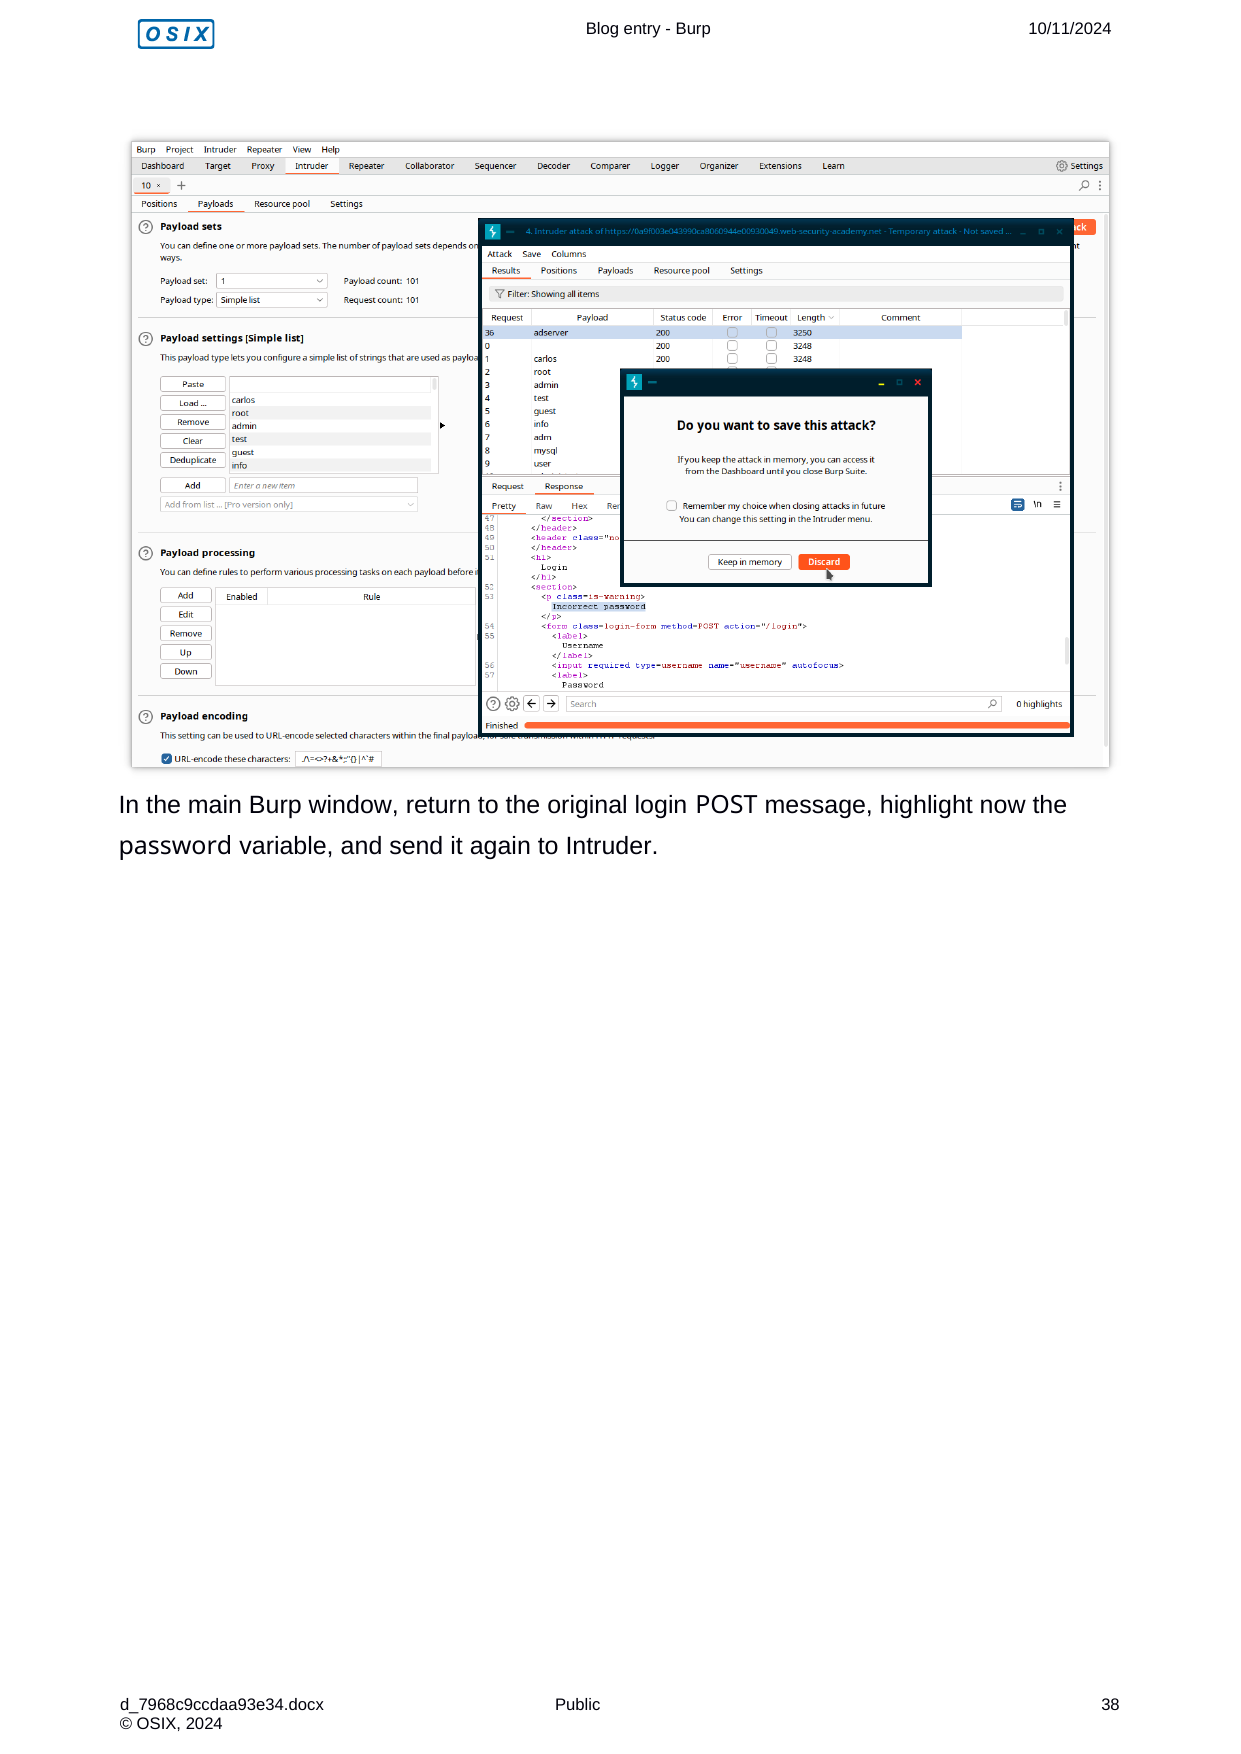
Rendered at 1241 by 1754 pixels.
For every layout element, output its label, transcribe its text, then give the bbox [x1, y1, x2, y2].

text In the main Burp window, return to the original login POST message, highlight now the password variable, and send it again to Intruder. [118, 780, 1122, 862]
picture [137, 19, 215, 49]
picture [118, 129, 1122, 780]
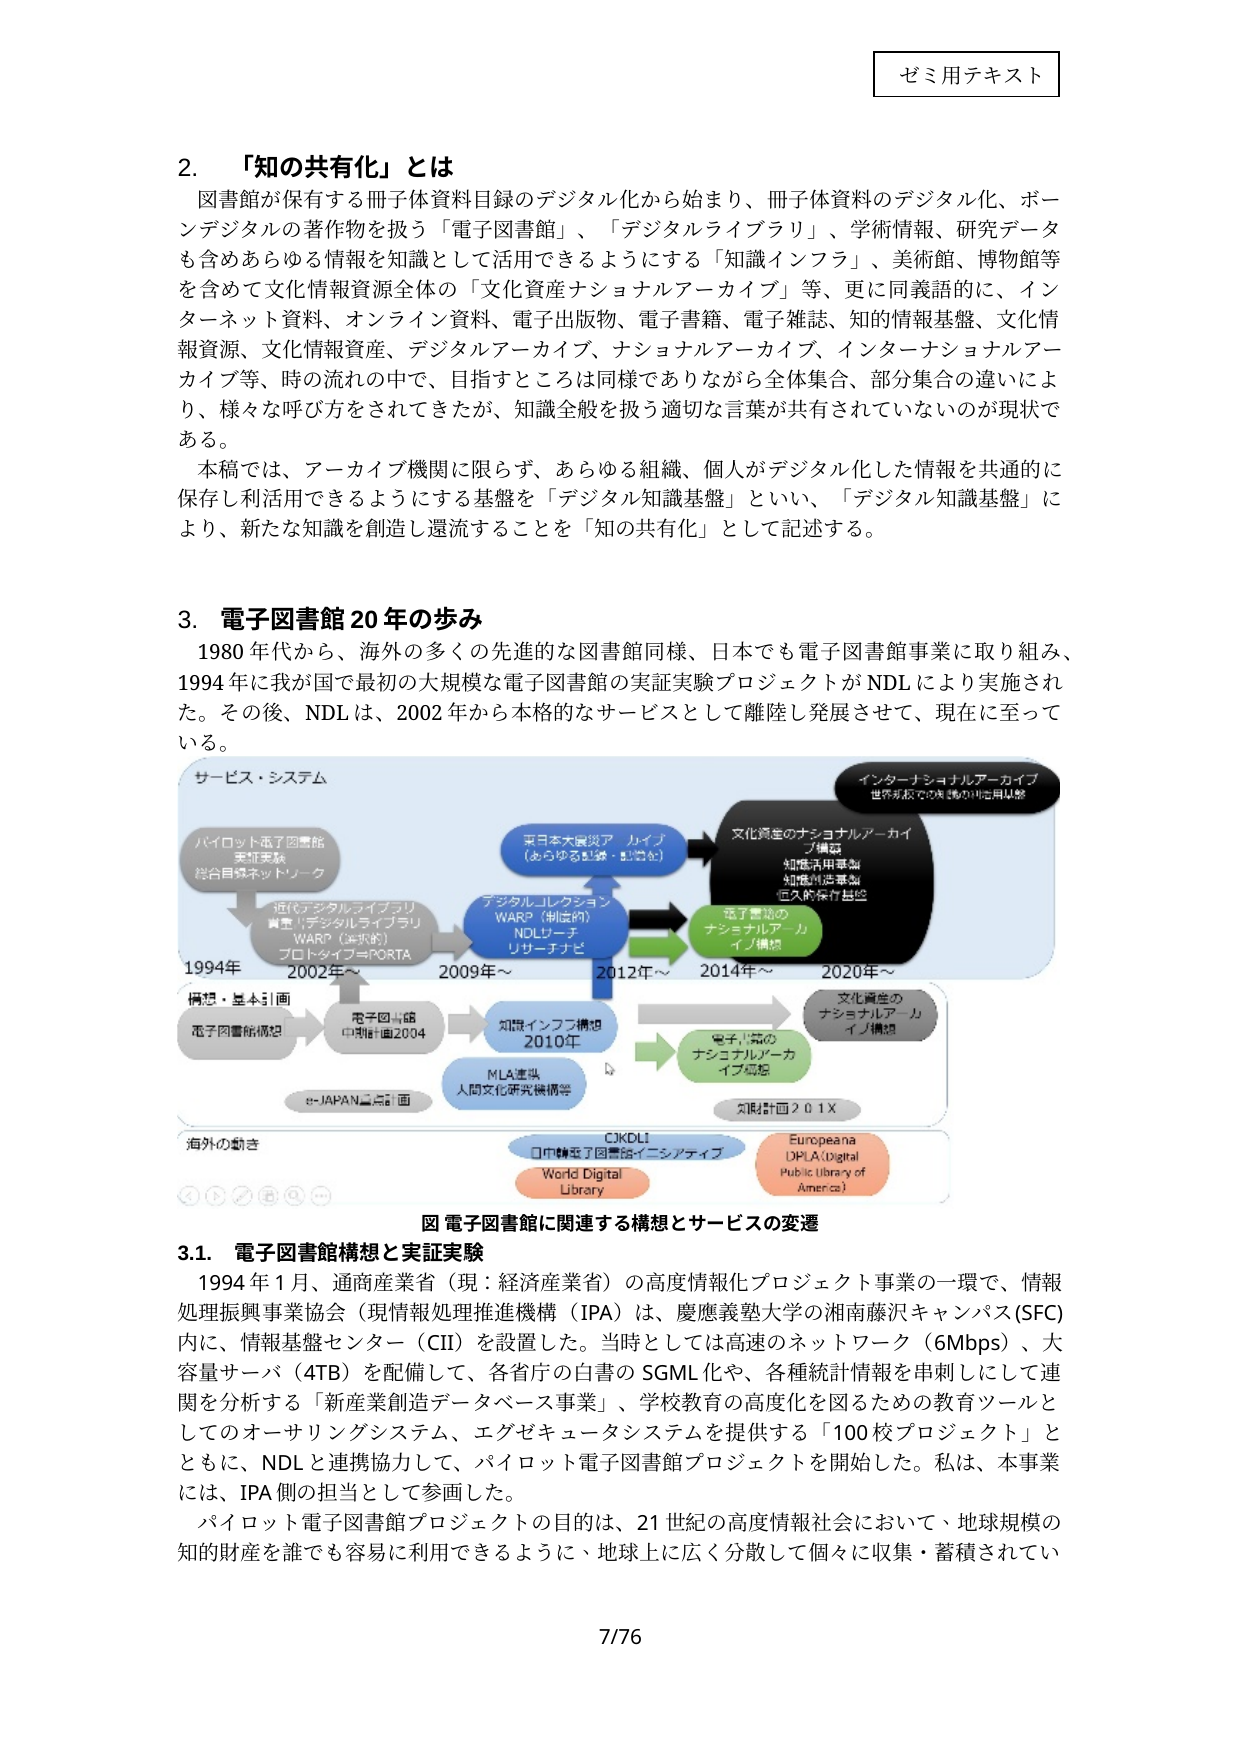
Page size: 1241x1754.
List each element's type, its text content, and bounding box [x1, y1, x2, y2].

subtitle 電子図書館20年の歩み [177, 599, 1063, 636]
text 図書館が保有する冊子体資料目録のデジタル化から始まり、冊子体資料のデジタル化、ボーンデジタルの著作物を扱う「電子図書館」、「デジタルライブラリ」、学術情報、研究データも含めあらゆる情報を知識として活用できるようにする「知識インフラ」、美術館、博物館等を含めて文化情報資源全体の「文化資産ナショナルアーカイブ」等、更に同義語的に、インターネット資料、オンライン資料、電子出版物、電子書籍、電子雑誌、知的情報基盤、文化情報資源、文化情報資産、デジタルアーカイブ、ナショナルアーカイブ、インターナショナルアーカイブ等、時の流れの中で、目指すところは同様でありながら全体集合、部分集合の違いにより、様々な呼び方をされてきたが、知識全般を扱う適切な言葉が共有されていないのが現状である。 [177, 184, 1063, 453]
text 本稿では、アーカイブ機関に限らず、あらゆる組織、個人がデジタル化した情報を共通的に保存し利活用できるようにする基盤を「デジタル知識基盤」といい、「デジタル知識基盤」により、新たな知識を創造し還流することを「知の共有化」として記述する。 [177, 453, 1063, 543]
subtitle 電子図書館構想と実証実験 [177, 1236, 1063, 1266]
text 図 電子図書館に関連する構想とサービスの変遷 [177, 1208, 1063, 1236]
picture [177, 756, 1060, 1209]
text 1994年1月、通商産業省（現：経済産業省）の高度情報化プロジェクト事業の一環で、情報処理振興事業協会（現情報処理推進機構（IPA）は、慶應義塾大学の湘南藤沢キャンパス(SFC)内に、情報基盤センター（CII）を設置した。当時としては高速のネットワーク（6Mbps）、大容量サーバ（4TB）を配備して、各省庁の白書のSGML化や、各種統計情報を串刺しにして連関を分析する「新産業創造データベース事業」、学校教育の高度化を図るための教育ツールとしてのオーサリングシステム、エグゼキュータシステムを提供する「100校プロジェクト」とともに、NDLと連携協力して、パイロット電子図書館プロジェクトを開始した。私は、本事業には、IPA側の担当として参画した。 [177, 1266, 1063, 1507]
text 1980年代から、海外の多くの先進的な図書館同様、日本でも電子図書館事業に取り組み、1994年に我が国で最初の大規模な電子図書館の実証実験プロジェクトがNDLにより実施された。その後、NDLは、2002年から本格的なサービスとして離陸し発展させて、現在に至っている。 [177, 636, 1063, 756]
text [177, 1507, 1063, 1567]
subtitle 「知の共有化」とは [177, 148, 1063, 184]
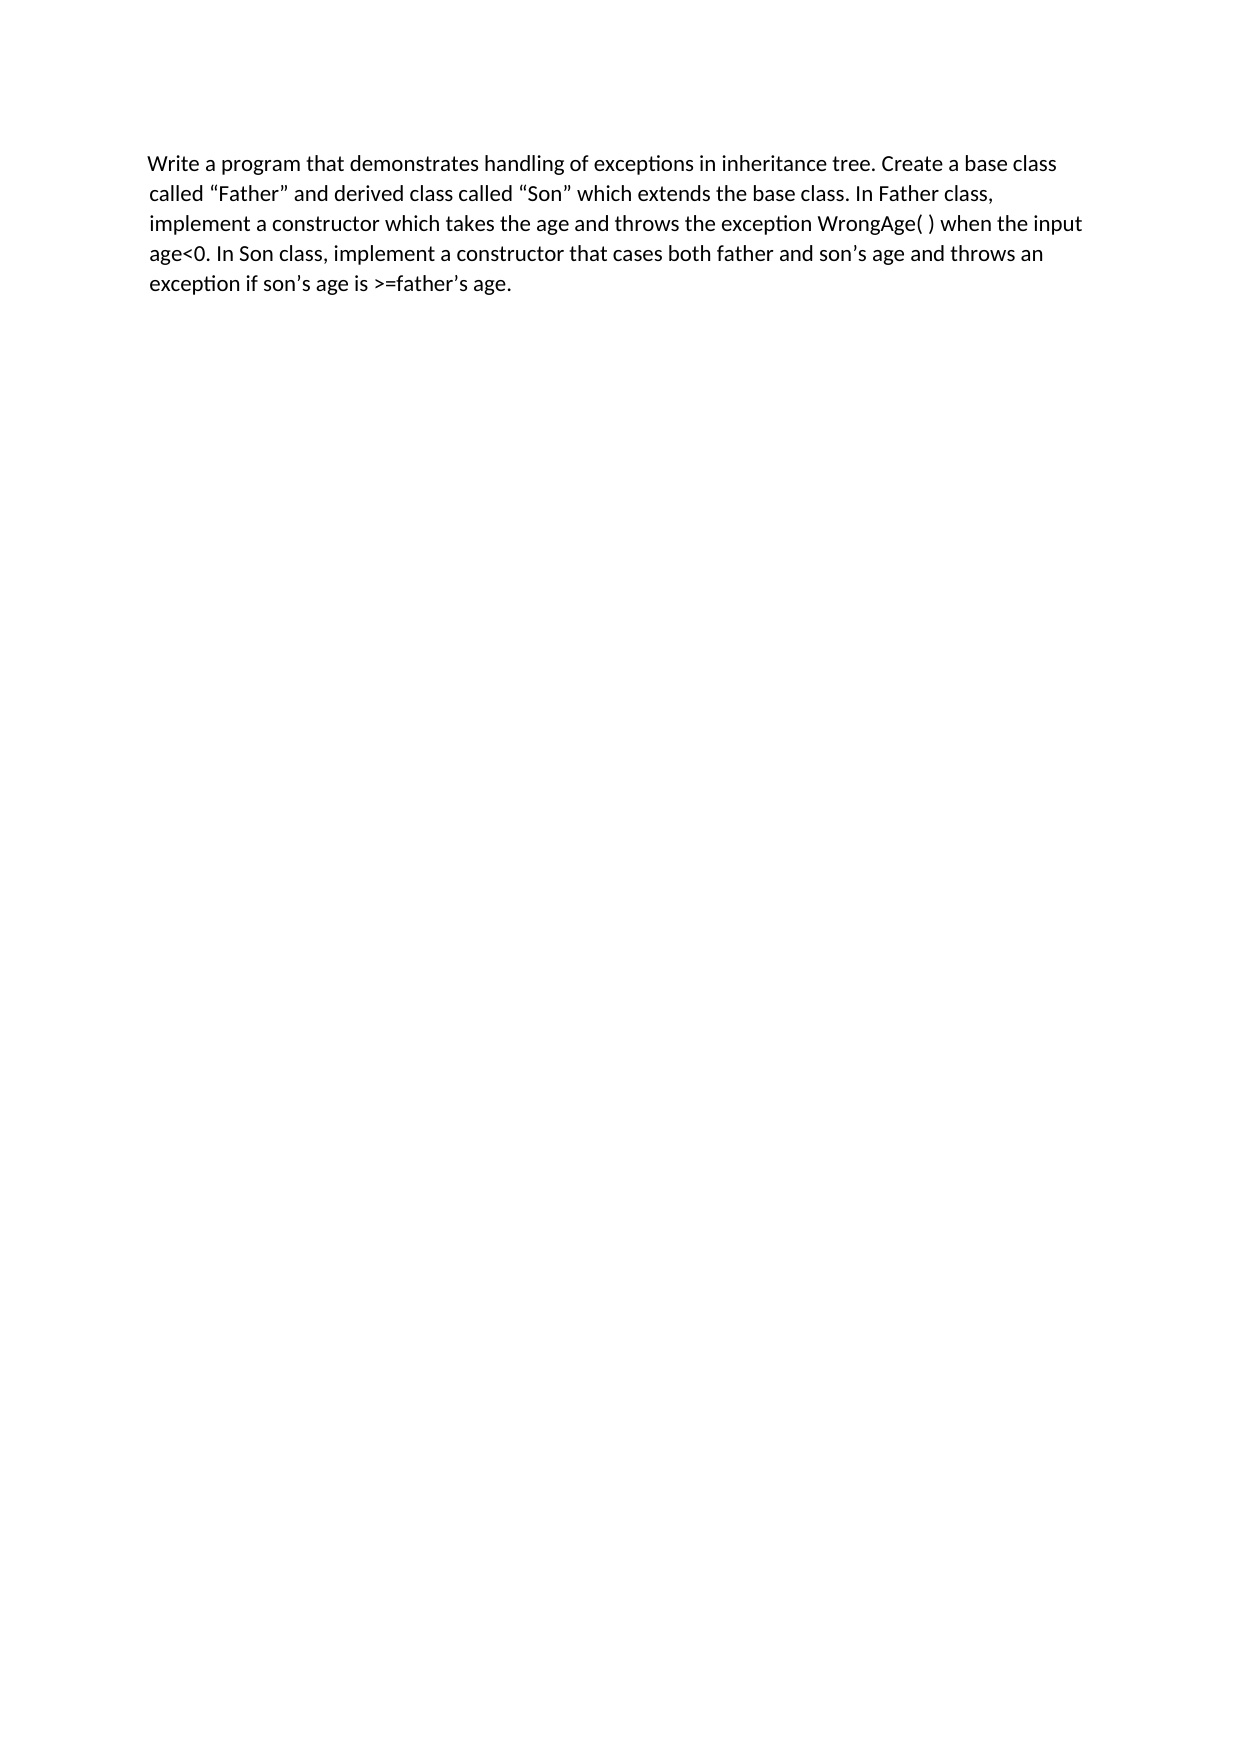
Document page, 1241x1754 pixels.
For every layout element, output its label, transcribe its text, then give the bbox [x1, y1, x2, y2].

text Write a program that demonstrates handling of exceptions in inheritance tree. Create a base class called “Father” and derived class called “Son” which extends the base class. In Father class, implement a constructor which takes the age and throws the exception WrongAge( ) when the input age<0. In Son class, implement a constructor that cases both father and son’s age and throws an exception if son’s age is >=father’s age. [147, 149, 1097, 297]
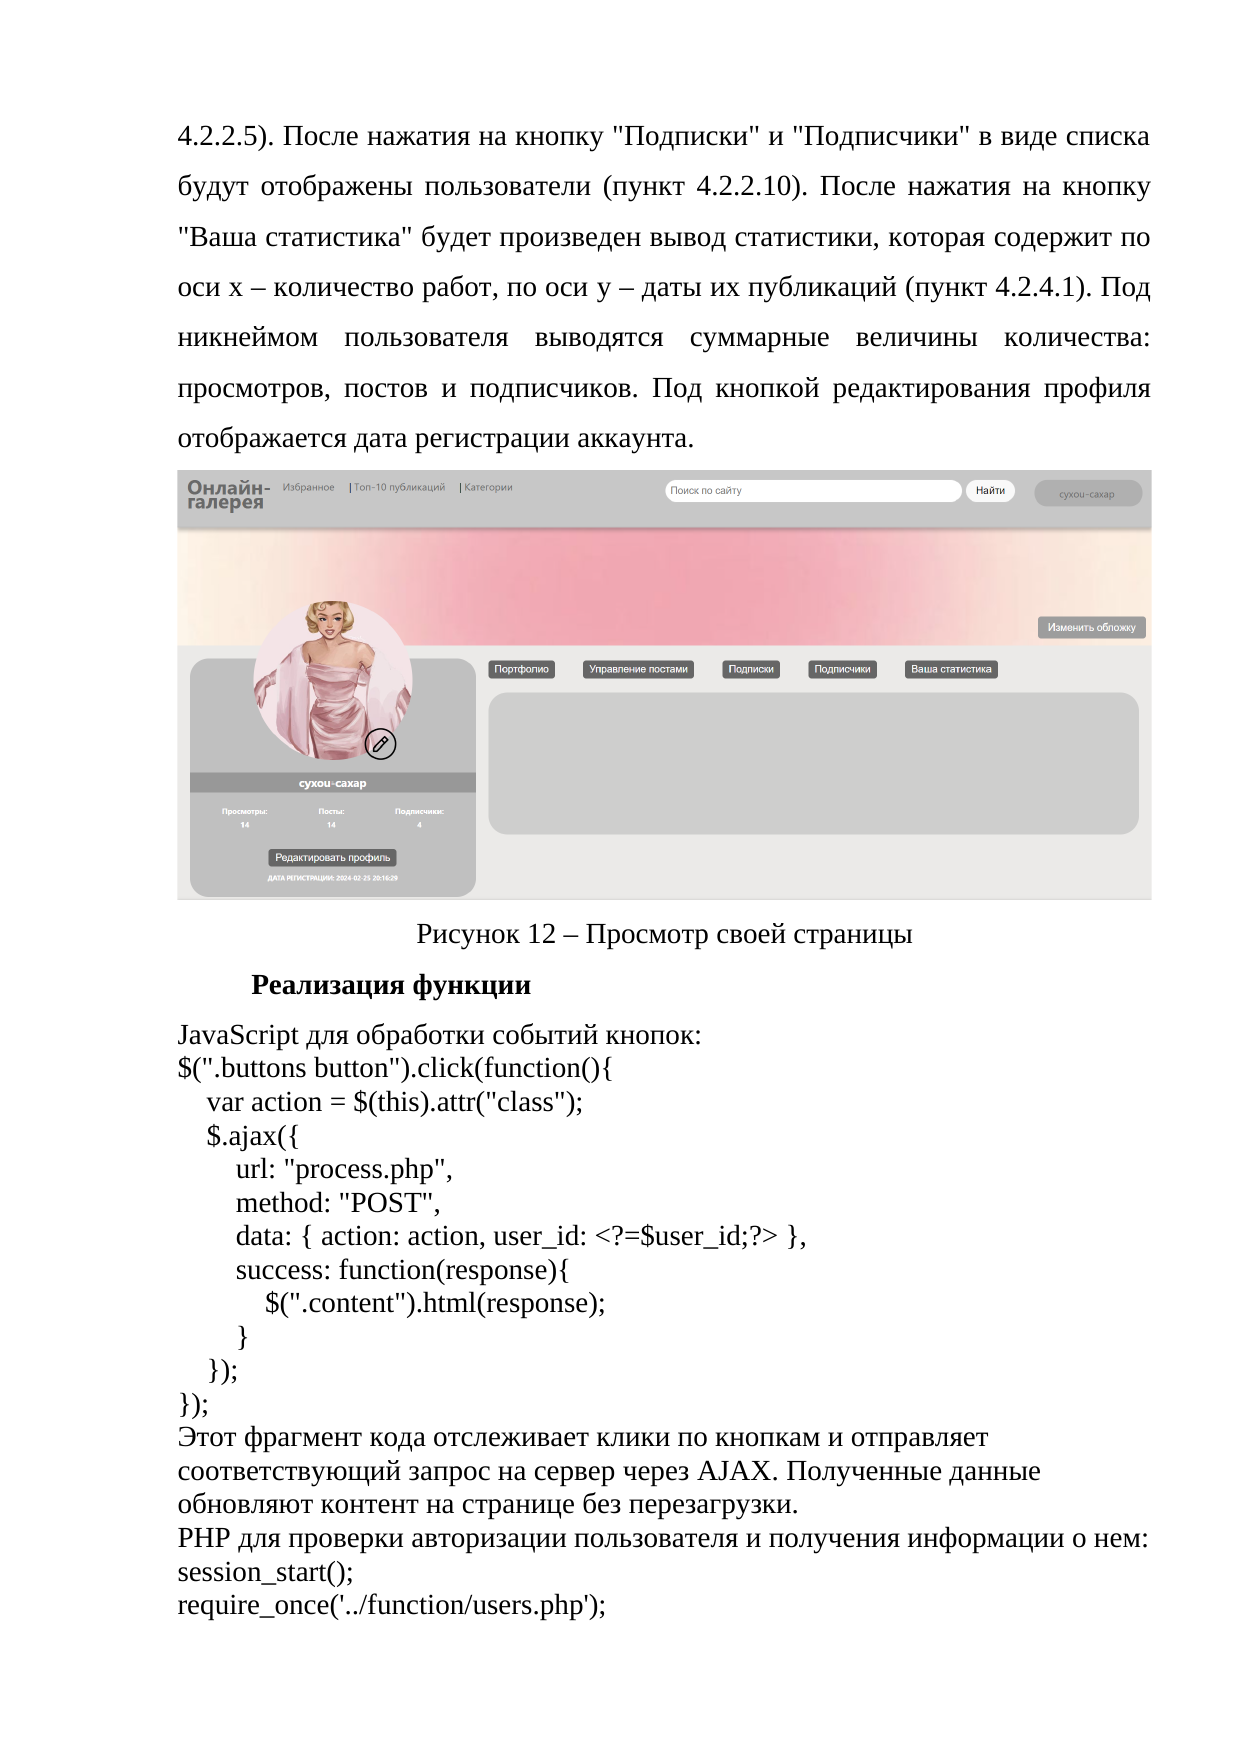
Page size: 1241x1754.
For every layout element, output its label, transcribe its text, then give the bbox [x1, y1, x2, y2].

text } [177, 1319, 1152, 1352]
◆ ◆ ◆
▶ **What you need to do**: Using the data above, return each line that includes the word "pixels".

▶ **Answer section**:
Rendered at 1241 by 1754 pixels.
Document page, 1241x1754 pixels.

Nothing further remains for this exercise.